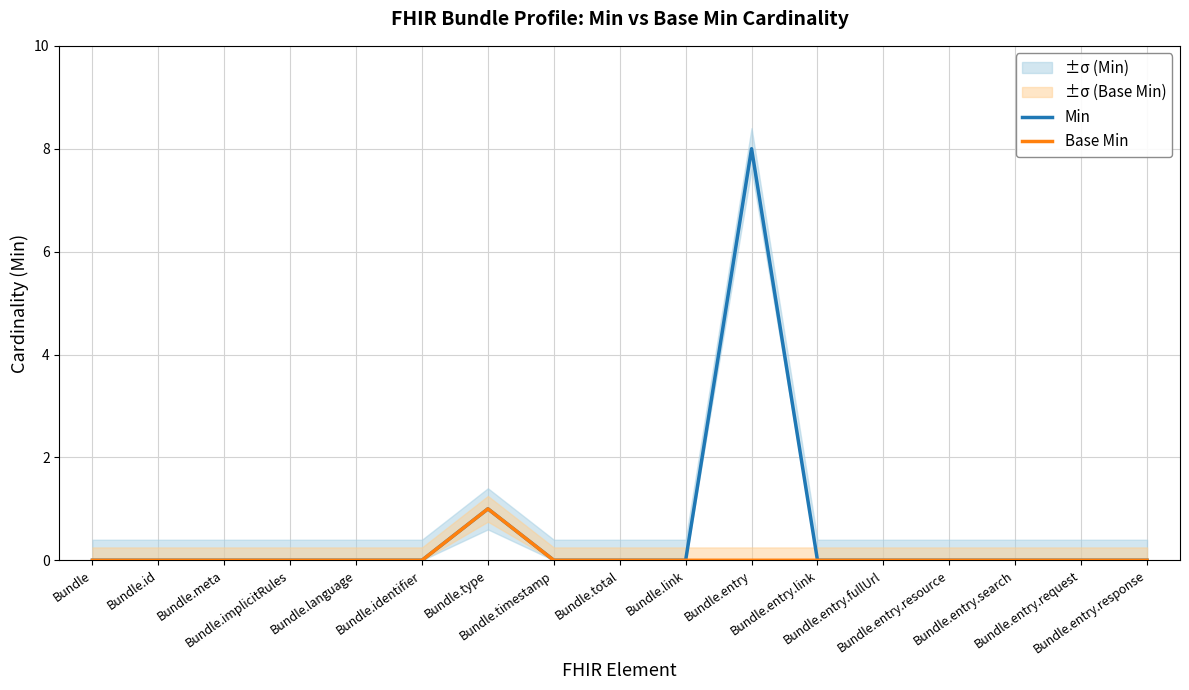

The value of Base Min at Bundle.implicitRules is 0. True or false?

True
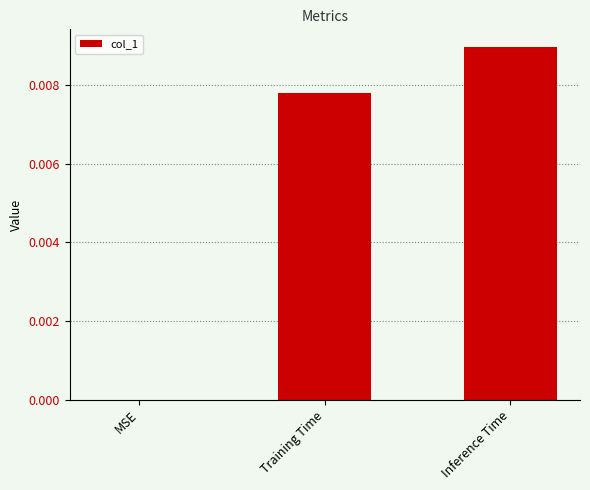

Which category has the highest value across all series?

Inference Time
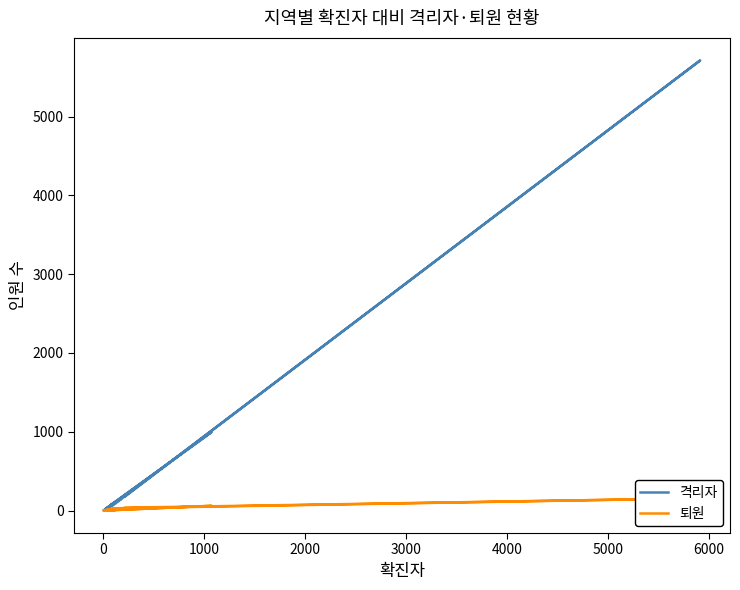

Which series has the widest spread of values?

격리자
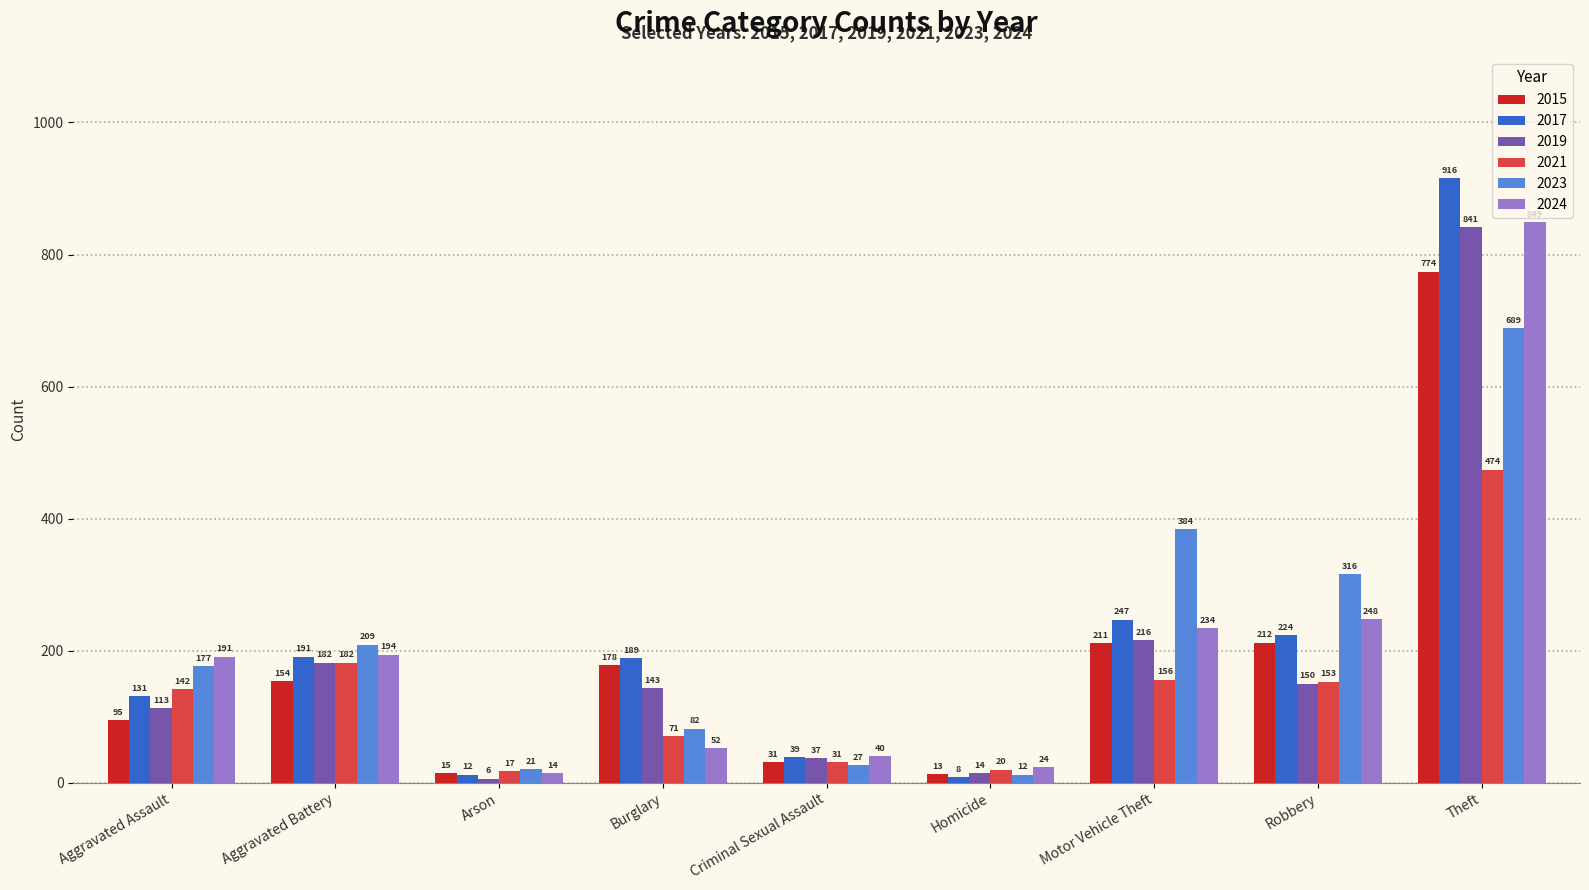

What value does the 2017 series have at Motor Vehicle Theft, to the nearest 100?

200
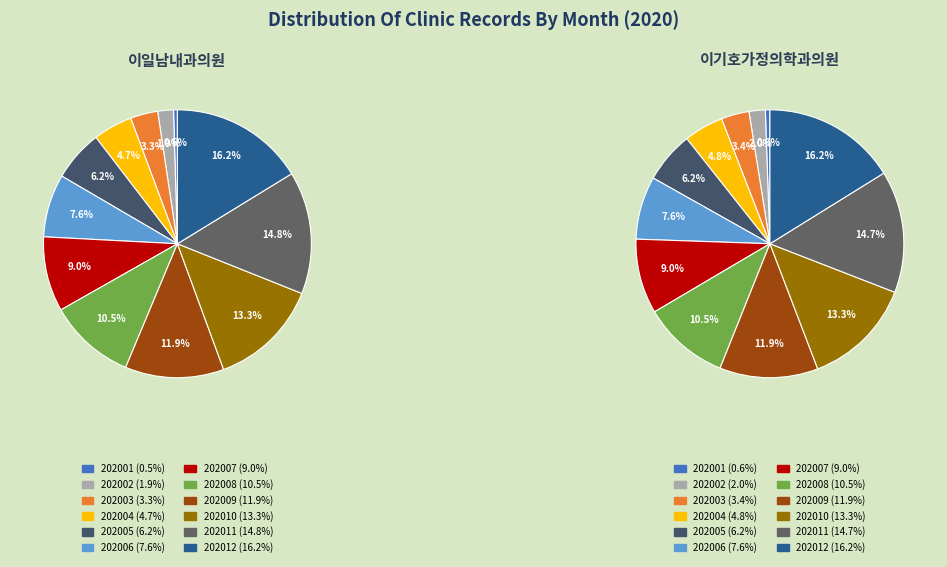

Which series has the largest range (max minus min)?

이일남내과의원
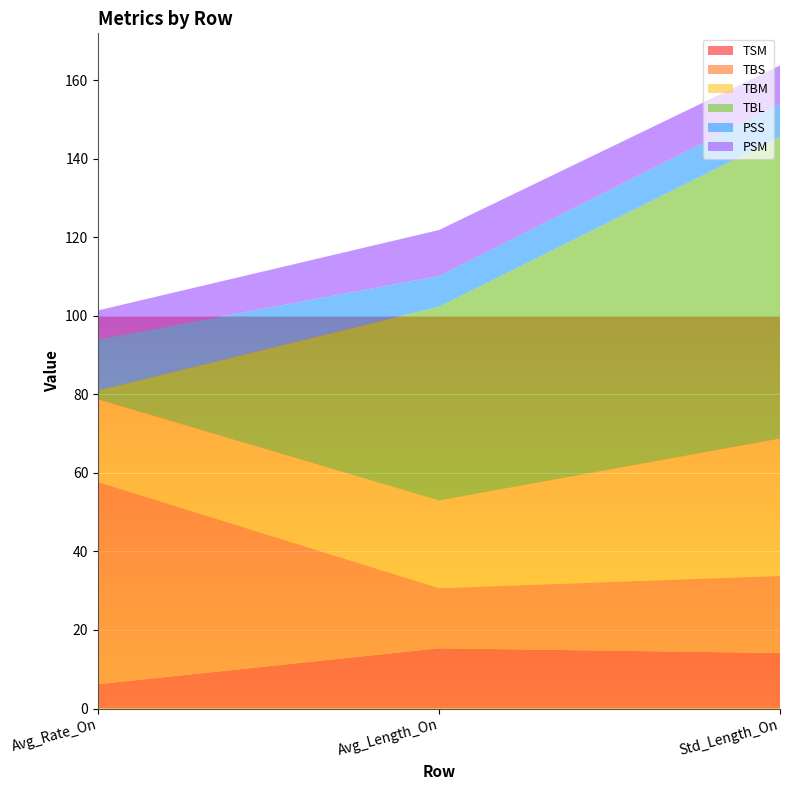

Reading left to right, extract all data points from this chart.

TSM: Avg_Rate_On=6.2	Avg_Length_On=15.3	Std_Length_On=14.1
TBS: Avg_Rate_On=51.4	Avg_Length_On=15.3	Std_Length_On=19.6
TBM: Avg_Rate_On=21.1	Avg_Length_On=22.4	Std_Length_On=35.0
TBL: Avg_Rate_On=2.2	Avg_Length_On=49.3	Std_Length_On=76.8
PSS: Avg_Rate_On=13.0	Avg_Length_On=7.8	Std_Length_On=8.3
PSM: Avg_Rate_On=7.4	Avg_Length_On=11.7	Std_Length_On=9.9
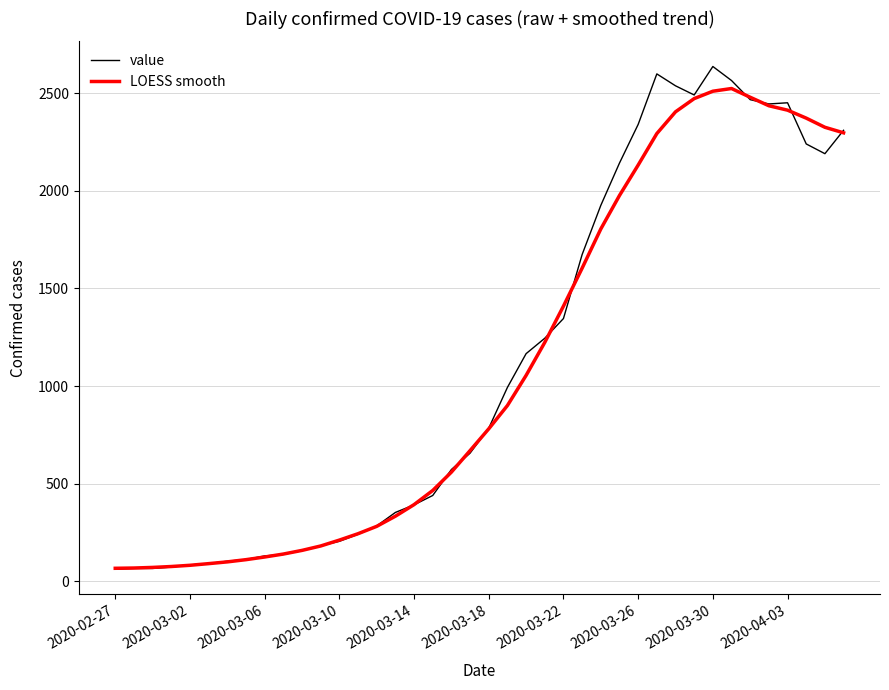

What is the minimum value for LOESS smooth?

65.8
- - - - - - -
▸ **Task details**: Change every occurrence of "series" to "data set" across all of the items above, and leave all other text unchanged. Omit the pictures from your answer.

▸ **Expected output**:
The value of Base Min at Bundle.implicitRules is 0. True or false?

True

Which category has the highest value across all data set?

Inference Time

Which data set has the widest spread of values?

격리자

What value does the 2017 data set have at Motor Vehicle Theft, to the nearest 100?

200

Which data set has the largest range (max minus min)?

이일남내과의원

Reading left to right, extract all data points from this chart.

TSM: Avg_Rate_On=6.2	Avg_Length_On=15.3	Std_Length_On=14.1
TBS: Avg_Rate_On=51.4	Avg_Length_On=15.3	Std_Length_On=19.6
TBM: Avg_Rate_On=21.1	Avg_Length_On=22.4	Std_Length_On=35.0
TBL: Avg_Rate_On=2.2	Avg_Length_On=49.3	Std_Length_On=76.8
PSS: Avg_Rate_On=13.0	Avg_Length_On=7.8	Std_Length_On=8.3
PSM: Avg_Rate_On=7.4	Avg_Length_On=11.7	Std_Length_On=9.9

What is the minimum value for LOESS smooth?

65.8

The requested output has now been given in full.